Give the lines of each entry as a JSON list of strings, with one string per line and no blank lines.

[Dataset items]
■ ■ ■ ■
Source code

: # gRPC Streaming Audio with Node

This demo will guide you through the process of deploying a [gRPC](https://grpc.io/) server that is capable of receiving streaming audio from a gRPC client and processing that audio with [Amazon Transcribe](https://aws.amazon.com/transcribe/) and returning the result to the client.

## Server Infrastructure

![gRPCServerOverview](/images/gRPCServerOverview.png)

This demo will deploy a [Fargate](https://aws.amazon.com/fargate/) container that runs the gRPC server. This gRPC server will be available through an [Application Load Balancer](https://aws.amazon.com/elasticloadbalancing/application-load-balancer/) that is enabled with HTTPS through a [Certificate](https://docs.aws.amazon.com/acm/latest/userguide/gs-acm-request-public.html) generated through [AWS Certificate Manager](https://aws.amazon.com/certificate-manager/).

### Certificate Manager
■ ■ ■ ■
▶ EXERCISE OUTPUT
[
  "Source code",
  ": # gRPC Streaming Audio with Node",
  "This demo will guide you through the process of deploying a [gRPC](https://grpc.io/) server that is capable of receiving streaming audio from a gRPC client and processing that audio with [Amazon Transcribe](https://aws.amazon.com/transcribe/) and returning the result to the client.",
  "## Server Infrastructure",
  "![gRPCServerOverview](/images/gRPCServerOverview.png)",
  "This demo will deploy a [Fargate](https://aws.amazon.com/fargate/) container that runs the gRPC server. This gRPC server will be available through an [Application Load Balancer](https://aws.amazon.com/elasticloadbalancing/application-load-balancer/) that is enabled with HTTPS through a [Certificate](https://docs.aws.amazon.com/acm/latest/userguide/gs-acm-request-public.html) generated through [AWS Certificate Manager](https://aws.amazon.com/certificate-manager/).",
  "### Certificate Manager"
]